The New York Times
Rocket Attack In Iraq Kills A U.S. Military Contractor
Some saw the barrage of rockets aimed at an airport in the northern city of Erbil as a test of the new administration in Washington.
By Sangar Khaleel and Jane Arraf
ERBIL, Iraq — A rocket attack on the airport in the northern Iraqi city of Erbil on Monday killed a civilian contractor with the American-led military coalition and wounded six others, including a U.S. service member, according to a coalition spokesman.
Several other rockets landed in residential areas of the city, the capital of the Kurdistan Region of Iraq, including one close to the Chinese Consulate.

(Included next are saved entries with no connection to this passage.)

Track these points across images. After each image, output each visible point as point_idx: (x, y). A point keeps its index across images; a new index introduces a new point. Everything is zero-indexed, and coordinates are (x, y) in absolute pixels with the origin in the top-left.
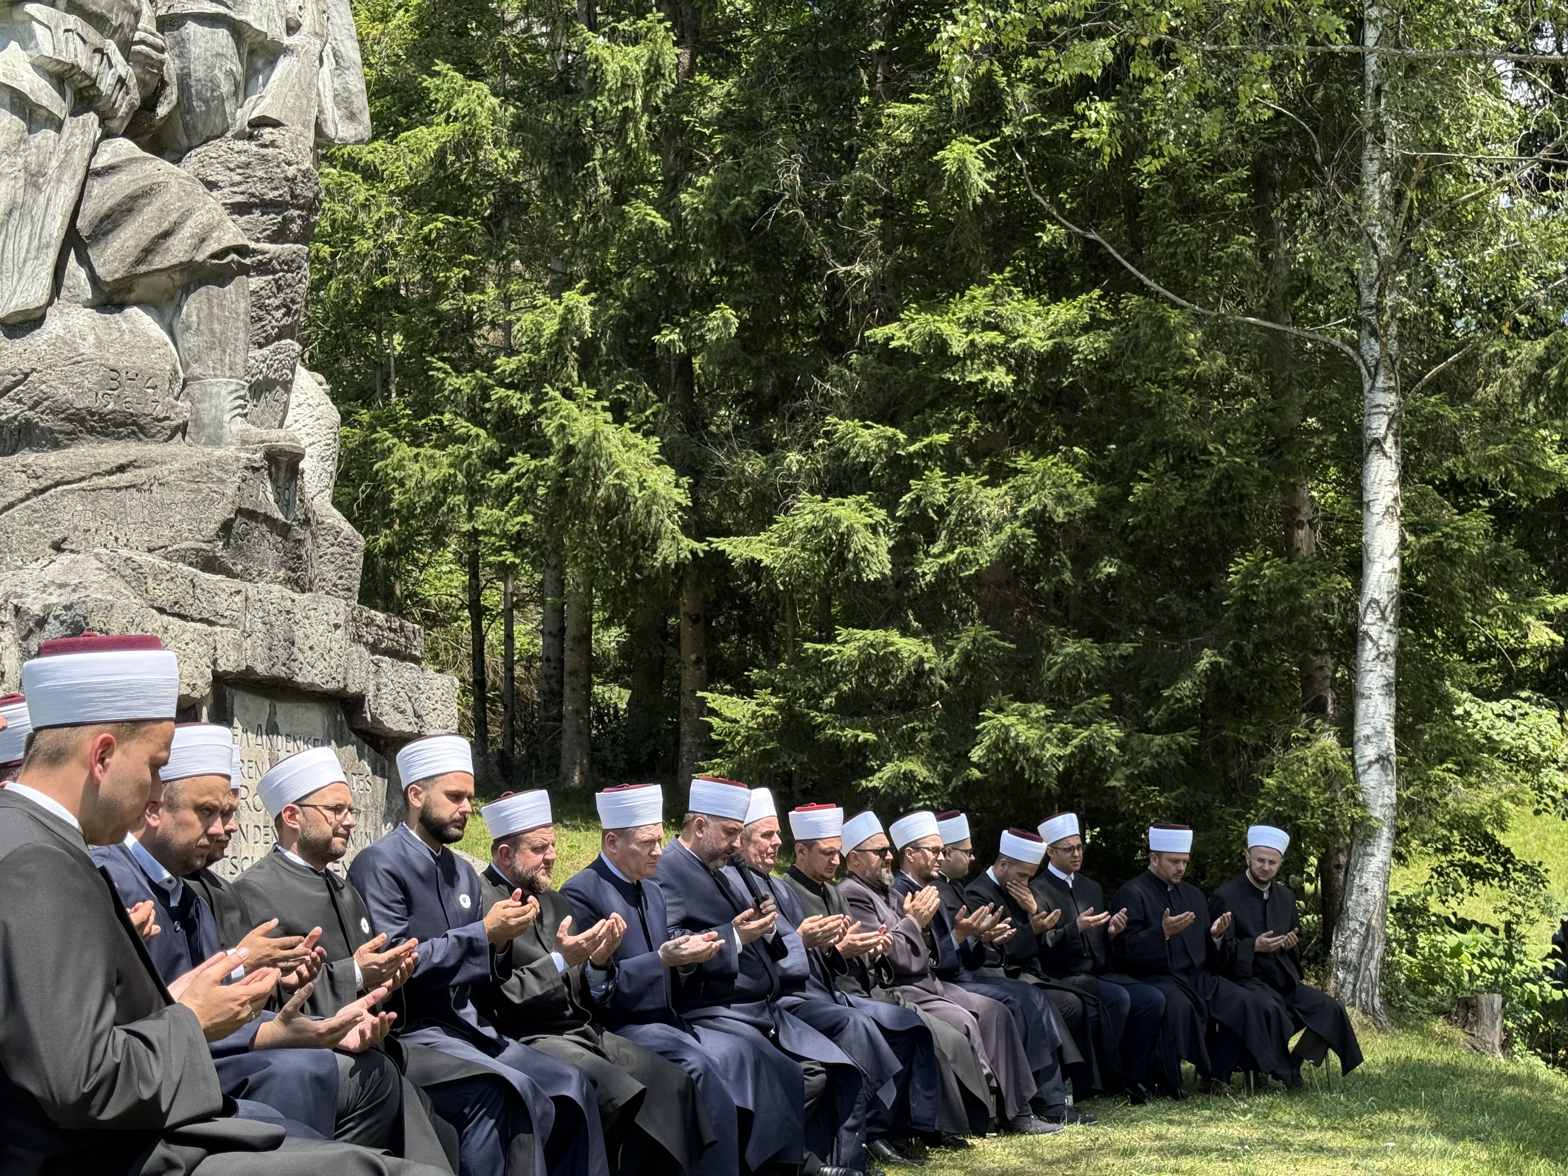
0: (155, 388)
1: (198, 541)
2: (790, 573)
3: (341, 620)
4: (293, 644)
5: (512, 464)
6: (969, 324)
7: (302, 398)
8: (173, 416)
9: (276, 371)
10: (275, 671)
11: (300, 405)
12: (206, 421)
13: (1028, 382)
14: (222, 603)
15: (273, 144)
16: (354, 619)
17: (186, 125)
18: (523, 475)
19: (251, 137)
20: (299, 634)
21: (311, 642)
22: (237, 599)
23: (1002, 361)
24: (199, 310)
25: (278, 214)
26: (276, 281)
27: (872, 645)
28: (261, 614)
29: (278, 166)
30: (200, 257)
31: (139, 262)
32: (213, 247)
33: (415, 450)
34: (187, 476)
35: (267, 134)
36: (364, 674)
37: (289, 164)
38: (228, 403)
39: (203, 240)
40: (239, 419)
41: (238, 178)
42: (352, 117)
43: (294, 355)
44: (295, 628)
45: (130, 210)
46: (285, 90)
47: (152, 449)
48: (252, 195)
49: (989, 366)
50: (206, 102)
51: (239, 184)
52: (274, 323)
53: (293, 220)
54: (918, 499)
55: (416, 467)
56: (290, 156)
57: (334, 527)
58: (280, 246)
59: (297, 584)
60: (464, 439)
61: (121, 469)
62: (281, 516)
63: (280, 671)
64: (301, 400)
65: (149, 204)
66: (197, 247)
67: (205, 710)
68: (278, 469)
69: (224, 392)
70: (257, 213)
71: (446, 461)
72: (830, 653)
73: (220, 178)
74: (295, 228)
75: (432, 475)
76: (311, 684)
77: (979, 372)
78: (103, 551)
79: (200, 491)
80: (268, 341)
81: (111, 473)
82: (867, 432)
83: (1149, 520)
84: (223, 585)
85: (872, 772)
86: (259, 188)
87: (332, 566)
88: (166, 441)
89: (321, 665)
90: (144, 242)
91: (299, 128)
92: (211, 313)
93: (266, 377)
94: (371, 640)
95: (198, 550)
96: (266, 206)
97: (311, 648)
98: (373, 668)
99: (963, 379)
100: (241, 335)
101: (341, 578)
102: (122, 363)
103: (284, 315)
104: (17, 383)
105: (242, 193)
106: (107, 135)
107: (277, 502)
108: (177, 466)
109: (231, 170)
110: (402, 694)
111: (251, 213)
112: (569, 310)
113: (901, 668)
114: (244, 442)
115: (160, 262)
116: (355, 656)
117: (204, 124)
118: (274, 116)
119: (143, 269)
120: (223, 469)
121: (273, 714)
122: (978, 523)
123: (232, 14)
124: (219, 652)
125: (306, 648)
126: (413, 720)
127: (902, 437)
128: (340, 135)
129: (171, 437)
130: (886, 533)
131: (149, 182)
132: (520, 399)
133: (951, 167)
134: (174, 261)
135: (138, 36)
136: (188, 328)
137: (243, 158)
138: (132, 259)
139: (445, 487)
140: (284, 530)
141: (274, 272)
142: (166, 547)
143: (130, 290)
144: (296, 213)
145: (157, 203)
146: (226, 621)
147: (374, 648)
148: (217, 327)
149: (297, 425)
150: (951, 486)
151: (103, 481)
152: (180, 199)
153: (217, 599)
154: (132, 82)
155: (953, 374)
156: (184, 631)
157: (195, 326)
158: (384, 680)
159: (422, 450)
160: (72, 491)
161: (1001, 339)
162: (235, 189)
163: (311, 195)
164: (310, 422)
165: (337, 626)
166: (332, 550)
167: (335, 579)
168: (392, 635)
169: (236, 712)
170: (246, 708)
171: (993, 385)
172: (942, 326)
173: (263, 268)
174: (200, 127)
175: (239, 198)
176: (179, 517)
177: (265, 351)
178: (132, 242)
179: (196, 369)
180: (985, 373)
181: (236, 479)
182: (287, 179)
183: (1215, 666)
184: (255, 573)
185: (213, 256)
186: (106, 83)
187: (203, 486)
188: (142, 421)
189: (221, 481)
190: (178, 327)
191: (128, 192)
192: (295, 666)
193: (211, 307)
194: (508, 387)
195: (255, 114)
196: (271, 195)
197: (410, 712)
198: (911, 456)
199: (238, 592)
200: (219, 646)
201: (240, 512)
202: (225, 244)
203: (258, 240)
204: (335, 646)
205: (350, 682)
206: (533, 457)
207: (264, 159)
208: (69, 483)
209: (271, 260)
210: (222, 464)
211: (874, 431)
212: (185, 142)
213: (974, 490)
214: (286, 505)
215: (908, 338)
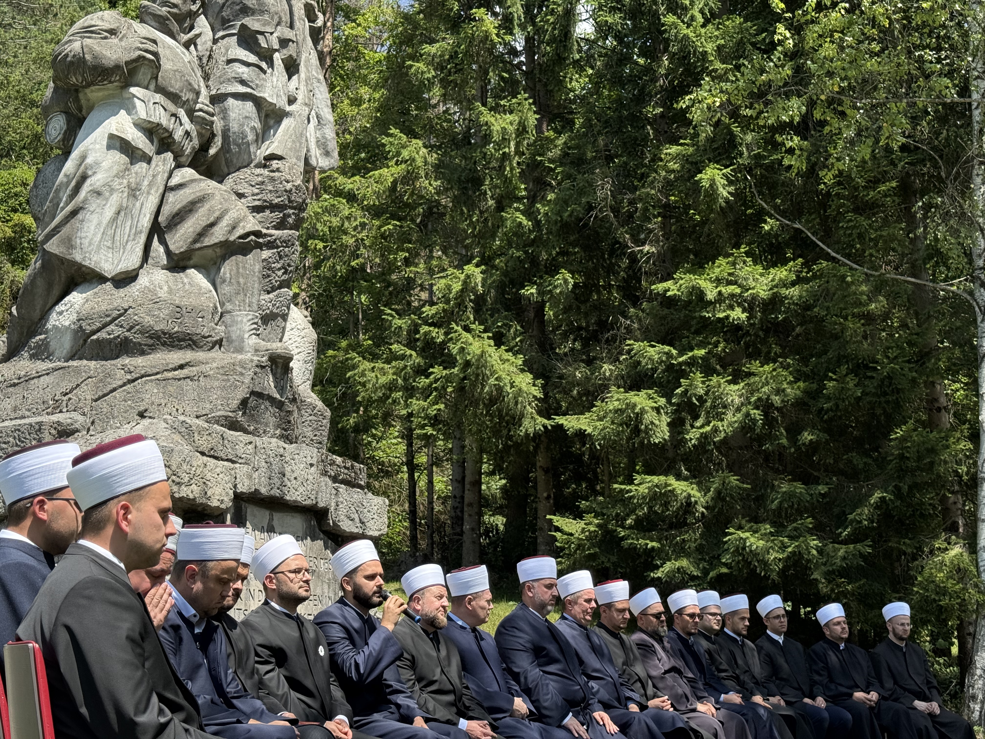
0: (203, 317)
1: (227, 411)
2: (604, 438)
3: (314, 461)
4: (284, 475)
5: (432, 373)
6: (718, 281)
7: (294, 325)
8: (214, 335)
9: (278, 308)
10: (272, 492)
11: (292, 329)
12: (234, 338)
13: (756, 318)
14: (240, 449)
15: (278, 170)
16: (323, 461)
17: (226, 159)
18: (439, 379)
19: (265, 166)
20: (288, 469)
21: (295, 475)
22: (250, 447)
23: (739, 305)
24: (231, 270)
25: (280, 212)
26: (279, 253)
27: (657, 486)
28: (264, 457)
29: (281, 183)
30: (232, 238)
31: (195, 241)
32: (240, 232)
33: (373, 365)
34: (221, 371)
35: (275, 164)
36: (328, 495)
37: (288, 182)
38: (247, 326)
39: (234, 228)
40: (254, 336)
41: (257, 191)
42: (327, 154)
43: (289, 298)
44: (286, 465)
45: (191, 211)
46: (286, 138)
47: (201, 355)
48: (265, 201)
49: (731, 308)
50: (239, 146)
51: (257, 194)
52: (277, 278)
53: (289, 216)
54: (686, 391)
55: (373, 375)
56: (288, 177)
57: (311, 404)
58: (281, 232)
59: (287, 438)
60: (403, 357)
61: (181, 367)
62: (278, 396)
63: (276, 492)
64: (293, 326)
65: (202, 206)
66: (230, 232)
67: (229, 517)
68: (277, 367)
69: (245, 320)
70: (268, 212)
71: (391, 371)
72: (630, 491)
73: (246, 191)
74: (290, 220)
75: (383, 380)
76: (295, 501)
77: (724, 311)
78: (169, 417)
79: (229, 380)
80: (273, 289)
81: (175, 369)
82: (652, 349)
83: (837, 406)
84: (241, 438)
85: (657, 567)
86: (269, 197)
87: (310, 428)
88: (209, 350)
89: (301, 489)
90: (199, 229)
91: (294, 160)
92: (238, 272)
93: (271, 312)
94: (333, 474)
95: (226, 417)
96: (273, 207)
97: (295, 478)
98: (334, 492)
99: (714, 316)
100: (256, 285)
101: (315, 435)
102: (185, 302)
103: (283, 274)
104: (120, 315)
105: (259, 200)
106: (179, 166)
107: (275, 387)
108: (215, 365)
109: (253, 186)
110: (352, 508)
111: (264, 212)
112: (468, 277)
113: (676, 500)
114: (256, 350)
115: (208, 241)
116: (323, 484)
117: (237, 159)
118: (279, 153)
119: (198, 245)
120: (242, 367)
121: (271, 519)
122: (725, 407)
123: (255, 93)
124: (238, 480)
125: (292, 478)
126: (359, 525)
127: (674, 352)
128: (320, 165)
129: (212, 348)
130: (666, 413)
131: (202, 193)
132: (437, 333)
133: (705, 184)
134: (216, 241)
135: (198, 106)
136: (224, 281)
137: (260, 179)
138: (191, 240)
139: (391, 387)
140: (280, 405)
141: (278, 247)
142: (207, 415)
143: (190, 259)
144: (291, 211)
145: (207, 206)
146: (243, 461)
147: (335, 479)
148: (241, 280)
149: (291, 342)
150: (707, 383)
151: (170, 375)
152: (221, 203)
153: (237, 447)
154: (194, 134)
155: (708, 313)
156: (217, 467)
157: (228, 280)
158: (341, 499)
159: (377, 365)
160: (151, 381)
161: (738, 291)
162: (255, 197)
163: (301, 200)
164: (299, 339)
165: (312, 465)
166: (310, 418)
167: (312, 436)
168: (346, 471)
169: (248, 517)
170: (255, 516)
171: (733, 320)
172: (700, 282)
173: (271, 245)
174: (235, 161)
175: (257, 203)
176: (215, 396)
177: (271, 296)
178: (191, 230)
179: (229, 306)
180: (728, 312)
181: (251, 373)
182: (286, 191)
183: (882, 499)
184: (261, 432)
185: (240, 237)
186: (178, 135)
187: (230, 377)
188: (195, 338)
189: (242, 374)
190: (218, 281)
191: (190, 199)
192: (285, 489)
193: (238, 269)
194: (430, 325)
195: (268, 153)
196: (276, 201)
197: (357, 520)
198: (680, 364)
199: (251, 443)
200: (238, 476)
201: (253, 393)
202: (247, 230)
203: (268, 228)
204: (311, 478)
205: (319, 500)
206: (445, 368)
207: (272, 179)
208: (149, 375)
209: (275, 240)
210: (242, 364)
211: (657, 348)
212: (226, 170)
213: (722, 386)
214: (281, 389)
215: (678, 290)
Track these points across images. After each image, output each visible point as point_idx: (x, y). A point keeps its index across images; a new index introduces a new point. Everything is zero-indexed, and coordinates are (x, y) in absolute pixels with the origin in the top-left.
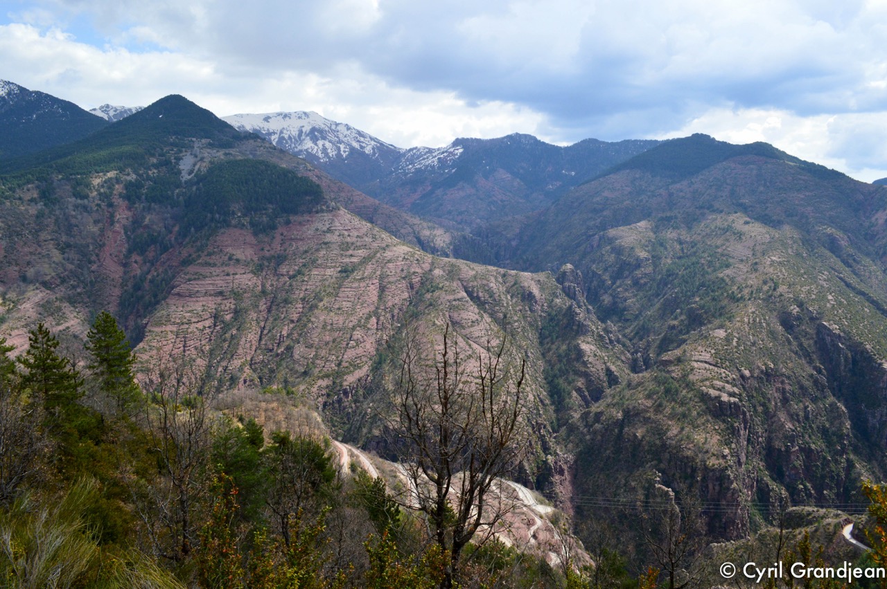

The attack, rare in the normally peaceful Kurdish city, raised tensions already heightened by threats of Iran-backed militias on American targets in Iraq. It was not clear who carried it out, but previous attacks have been attributed to militias funded and directed by Iran.
Iran has made clear that it intends to retaliate further for the American drone strike in Baghdad in January 2020 that killed a top Iranian general, Qassim Suleimani, and a senior Iraqi security official. Days after that strike, the Iranian government launched missile attacks against U.S. forces at the Ain al Assad air base in Iraq’s Anbar Province, wounding more than 100 troops.
On Monday, minutes after the rocket attack on Erbil, the Kurdish regional government called on residents to stay indoors and the international airport canceled departing and arriving flights.
The United States military has drawn down the number of its troops in Iraq to under 2,500 and has pulled out of several bases there over the past two years. It says Iraq no longer needs the help it did in the past to fight the Islamic State, though American officials have acknowledged that militia attacks also factored into the decision to move troops to bases more easily defended.
The military side of Erbil’s airport is one of three remaining bases with a significant number of U.S. troops. It was not clear whether anti-rocket defense systems installed at the base were activated by Monday’s attack.